Example counting prevalence of tweeted images
lintool opened this issue · 1 comments
lintool commented
This example works with Warcbase (on rho):
import org.warcbase.spark.matchbox._
import org.warcbase.spark.matchbox.TweetUtils._
import org.warcbase.spark.rdd.RecordRDD._
import org.json4s._
import org.json4s.jackson.JsonMethods._
val tweets = RecordLoader.loadTweets("/mnt/vol1/data_sets/elxn42/ruest-white/elxn42-tweets-combined-deduplicated.json", sc)

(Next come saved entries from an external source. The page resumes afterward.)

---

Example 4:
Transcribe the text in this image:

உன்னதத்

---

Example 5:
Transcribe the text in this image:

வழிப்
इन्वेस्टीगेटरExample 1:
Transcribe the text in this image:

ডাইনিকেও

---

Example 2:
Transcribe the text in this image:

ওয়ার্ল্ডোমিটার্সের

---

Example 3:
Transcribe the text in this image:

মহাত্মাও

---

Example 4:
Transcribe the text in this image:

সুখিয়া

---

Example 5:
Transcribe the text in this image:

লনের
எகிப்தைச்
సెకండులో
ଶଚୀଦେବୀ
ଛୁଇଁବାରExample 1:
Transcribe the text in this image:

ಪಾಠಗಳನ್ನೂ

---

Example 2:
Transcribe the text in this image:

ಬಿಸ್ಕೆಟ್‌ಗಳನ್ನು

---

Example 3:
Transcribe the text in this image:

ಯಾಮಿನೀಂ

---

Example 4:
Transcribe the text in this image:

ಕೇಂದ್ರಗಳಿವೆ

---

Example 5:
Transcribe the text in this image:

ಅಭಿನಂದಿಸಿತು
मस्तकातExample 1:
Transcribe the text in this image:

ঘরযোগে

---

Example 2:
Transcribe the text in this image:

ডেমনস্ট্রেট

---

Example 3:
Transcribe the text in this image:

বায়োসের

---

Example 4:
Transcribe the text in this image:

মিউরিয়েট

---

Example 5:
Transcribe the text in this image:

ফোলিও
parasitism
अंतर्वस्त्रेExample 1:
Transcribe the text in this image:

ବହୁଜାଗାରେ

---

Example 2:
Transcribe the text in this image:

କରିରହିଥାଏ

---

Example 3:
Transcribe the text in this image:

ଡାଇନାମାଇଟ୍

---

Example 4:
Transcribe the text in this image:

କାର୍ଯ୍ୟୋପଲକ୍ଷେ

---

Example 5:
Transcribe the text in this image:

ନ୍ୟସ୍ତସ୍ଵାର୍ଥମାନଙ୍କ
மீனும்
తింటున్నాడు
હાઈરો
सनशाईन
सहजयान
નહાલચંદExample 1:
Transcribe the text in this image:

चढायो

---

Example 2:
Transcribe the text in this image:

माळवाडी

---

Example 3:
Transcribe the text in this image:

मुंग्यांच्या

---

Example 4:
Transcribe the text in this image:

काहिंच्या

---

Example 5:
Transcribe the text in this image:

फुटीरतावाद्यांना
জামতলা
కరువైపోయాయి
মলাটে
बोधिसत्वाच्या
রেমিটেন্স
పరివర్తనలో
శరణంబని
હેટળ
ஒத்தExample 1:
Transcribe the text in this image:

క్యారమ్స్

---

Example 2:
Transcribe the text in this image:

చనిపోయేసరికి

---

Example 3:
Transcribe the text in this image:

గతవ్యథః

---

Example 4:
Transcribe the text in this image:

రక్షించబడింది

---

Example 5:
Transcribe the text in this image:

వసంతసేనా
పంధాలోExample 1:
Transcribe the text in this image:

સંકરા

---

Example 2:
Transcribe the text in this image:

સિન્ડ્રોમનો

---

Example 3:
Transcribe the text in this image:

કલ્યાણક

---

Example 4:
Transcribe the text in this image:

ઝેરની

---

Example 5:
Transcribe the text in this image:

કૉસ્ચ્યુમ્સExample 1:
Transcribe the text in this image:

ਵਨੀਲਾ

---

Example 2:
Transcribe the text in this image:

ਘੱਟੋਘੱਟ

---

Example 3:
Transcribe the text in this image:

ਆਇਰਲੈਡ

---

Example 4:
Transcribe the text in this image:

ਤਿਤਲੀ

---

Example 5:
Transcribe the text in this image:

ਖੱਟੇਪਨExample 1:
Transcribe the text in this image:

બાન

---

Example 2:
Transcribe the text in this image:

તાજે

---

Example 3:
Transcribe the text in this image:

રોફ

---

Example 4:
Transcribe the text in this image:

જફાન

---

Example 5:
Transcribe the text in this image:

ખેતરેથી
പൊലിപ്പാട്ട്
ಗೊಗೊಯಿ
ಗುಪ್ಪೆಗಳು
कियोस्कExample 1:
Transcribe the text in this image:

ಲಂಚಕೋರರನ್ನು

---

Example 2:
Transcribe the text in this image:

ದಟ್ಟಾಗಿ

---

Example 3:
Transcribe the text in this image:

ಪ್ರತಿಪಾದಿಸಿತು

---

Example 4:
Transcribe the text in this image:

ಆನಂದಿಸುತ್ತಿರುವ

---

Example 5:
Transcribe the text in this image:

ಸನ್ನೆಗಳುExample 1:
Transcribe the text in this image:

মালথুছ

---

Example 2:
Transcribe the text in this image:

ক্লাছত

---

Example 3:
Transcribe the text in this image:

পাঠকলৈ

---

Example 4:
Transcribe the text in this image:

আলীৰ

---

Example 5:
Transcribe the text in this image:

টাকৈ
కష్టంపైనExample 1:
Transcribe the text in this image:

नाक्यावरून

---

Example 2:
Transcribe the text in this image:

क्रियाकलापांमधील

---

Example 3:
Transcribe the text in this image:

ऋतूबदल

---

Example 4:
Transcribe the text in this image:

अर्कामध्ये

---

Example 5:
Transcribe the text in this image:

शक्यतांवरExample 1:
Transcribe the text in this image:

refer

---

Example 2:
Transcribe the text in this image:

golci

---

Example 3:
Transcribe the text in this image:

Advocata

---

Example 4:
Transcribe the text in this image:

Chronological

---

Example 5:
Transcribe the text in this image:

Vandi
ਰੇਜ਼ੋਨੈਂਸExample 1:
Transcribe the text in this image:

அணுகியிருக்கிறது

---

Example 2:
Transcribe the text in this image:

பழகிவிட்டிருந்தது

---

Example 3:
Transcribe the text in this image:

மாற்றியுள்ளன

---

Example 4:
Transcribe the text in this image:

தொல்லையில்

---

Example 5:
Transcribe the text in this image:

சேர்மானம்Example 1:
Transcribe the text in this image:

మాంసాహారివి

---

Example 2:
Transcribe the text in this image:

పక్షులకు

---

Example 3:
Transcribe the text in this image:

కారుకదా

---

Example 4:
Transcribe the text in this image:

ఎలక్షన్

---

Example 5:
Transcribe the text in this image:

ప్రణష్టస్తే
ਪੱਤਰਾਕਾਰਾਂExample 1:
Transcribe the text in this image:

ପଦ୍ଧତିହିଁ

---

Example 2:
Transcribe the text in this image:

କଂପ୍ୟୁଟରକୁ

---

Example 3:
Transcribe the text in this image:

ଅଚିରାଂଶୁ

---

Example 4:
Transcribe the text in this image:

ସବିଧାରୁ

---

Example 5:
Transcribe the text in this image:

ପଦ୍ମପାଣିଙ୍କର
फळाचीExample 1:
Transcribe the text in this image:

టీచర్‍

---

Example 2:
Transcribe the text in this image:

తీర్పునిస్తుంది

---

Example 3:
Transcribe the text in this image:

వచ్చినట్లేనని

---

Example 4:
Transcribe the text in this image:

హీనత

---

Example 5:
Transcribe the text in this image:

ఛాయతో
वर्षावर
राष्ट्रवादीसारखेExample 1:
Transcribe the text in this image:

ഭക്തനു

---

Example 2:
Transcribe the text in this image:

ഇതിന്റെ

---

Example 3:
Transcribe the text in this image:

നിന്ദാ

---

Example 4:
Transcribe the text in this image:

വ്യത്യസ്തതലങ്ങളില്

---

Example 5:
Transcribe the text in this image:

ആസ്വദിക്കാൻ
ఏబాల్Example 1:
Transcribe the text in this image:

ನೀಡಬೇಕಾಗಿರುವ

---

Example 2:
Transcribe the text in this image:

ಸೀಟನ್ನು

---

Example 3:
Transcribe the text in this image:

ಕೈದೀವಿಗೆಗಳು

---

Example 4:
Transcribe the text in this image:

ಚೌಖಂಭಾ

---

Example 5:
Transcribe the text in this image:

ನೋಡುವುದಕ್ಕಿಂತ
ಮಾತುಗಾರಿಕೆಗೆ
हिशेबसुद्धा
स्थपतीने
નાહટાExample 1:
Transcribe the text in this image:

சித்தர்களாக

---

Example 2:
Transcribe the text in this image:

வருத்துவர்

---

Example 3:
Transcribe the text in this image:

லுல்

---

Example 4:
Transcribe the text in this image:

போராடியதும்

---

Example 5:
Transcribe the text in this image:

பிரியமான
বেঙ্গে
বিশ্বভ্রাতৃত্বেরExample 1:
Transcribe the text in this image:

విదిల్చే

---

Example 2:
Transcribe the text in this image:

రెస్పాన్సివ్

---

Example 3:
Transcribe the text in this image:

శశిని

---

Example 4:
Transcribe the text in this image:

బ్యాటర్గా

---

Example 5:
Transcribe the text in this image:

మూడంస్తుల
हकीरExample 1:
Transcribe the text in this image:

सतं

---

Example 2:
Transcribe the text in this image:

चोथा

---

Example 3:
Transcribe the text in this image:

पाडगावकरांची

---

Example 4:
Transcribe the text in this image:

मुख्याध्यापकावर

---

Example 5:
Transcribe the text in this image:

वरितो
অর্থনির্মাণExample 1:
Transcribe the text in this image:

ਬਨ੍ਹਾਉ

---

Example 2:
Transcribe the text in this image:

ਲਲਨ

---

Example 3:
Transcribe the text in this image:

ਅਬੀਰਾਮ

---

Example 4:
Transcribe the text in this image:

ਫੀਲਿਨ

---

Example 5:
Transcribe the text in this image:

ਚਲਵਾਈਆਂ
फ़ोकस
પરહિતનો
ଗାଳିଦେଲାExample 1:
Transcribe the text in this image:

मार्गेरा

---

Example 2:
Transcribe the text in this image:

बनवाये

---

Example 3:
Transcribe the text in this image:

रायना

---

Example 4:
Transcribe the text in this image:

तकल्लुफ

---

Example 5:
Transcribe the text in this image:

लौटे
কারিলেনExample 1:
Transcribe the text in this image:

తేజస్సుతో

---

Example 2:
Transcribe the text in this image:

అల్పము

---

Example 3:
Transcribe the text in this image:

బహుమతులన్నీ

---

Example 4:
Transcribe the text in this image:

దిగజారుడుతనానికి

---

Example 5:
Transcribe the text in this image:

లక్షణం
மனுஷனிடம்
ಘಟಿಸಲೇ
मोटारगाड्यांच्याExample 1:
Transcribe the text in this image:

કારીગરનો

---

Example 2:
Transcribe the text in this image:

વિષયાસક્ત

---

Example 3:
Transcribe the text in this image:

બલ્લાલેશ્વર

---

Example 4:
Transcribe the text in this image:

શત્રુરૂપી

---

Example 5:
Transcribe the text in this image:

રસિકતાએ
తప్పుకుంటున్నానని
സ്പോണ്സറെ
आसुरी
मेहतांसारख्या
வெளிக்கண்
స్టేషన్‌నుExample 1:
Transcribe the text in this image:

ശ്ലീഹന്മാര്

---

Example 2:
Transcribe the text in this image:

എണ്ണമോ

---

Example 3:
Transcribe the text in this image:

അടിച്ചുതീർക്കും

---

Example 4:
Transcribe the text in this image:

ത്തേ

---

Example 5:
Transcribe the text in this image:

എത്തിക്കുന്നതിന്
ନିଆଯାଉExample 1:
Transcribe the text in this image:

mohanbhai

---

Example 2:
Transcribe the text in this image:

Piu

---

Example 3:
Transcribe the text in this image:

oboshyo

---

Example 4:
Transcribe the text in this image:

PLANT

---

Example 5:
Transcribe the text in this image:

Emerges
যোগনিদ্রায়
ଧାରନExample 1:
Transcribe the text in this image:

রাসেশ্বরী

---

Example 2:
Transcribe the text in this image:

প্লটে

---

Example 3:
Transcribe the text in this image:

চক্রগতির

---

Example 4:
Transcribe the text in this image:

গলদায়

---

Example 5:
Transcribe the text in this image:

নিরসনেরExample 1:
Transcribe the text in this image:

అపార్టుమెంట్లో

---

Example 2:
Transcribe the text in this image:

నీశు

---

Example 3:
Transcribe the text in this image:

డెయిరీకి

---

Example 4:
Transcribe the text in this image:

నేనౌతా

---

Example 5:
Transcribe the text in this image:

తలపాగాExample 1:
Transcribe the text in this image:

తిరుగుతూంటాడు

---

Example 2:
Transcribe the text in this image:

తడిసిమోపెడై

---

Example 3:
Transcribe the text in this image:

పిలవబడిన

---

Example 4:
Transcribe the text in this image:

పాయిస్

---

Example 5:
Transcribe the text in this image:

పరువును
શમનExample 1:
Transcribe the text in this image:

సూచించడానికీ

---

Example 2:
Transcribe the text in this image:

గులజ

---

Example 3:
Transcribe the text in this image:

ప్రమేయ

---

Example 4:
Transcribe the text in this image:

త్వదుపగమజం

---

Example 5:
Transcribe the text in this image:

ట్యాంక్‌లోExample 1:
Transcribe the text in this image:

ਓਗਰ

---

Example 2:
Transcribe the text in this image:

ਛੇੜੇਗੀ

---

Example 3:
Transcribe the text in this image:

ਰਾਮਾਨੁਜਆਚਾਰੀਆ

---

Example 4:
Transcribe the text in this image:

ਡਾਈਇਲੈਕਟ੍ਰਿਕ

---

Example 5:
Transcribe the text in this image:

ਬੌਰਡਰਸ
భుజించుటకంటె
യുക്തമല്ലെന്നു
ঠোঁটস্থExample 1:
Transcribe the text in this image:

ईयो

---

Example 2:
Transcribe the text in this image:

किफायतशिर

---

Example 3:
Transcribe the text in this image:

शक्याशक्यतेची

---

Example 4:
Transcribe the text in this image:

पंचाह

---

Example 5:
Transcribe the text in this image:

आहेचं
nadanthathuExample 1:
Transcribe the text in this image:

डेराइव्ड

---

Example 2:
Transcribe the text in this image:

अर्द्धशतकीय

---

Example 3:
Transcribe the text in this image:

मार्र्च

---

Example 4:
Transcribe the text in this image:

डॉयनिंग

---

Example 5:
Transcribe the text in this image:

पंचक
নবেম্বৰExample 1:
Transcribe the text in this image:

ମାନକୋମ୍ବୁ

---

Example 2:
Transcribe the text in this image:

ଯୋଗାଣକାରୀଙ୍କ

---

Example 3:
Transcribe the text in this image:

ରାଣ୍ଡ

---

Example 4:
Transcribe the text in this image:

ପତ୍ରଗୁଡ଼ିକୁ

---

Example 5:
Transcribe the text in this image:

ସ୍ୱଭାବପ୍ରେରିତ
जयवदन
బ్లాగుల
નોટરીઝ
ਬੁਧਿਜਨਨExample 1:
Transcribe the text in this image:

val counts = tweets.flatMap(tweet => tweet \\ "media_url_https" \ classOf[JString] )
.countItems()
.collect()
Results:
counts: Array[(org.json4s.JString#Values, Int)] = Array((https://pbs.twimg.com/media/CRvL6hnVEAE_mvv.jpg,11558), (https://pbs.twimg.com/ext_tw_video_thumb/635933769208193025/pu/img/ZrrpFszwfGfdUZuR.jpg,8876), (https://pbs.twimg.com/media/CRj91ZqUcAAr4KS.jpg,7896), (https://pbs.twimg.com/media/CRqFEyCWEAAj9VK.jpg,6258), (https://pbs.twimg.com/media/CRDXt1CU8AAoiWA.jpg,6122), (https://pbs.twimg.com/media/CRn4WnhWEAAmaSB.jpg,5776), (https://pbs.twimg.com/media/CRpE6D6UEAA_8zB.png,5430), (https://pbs.tw...
jrwiebe commented
Added to docs. Closing.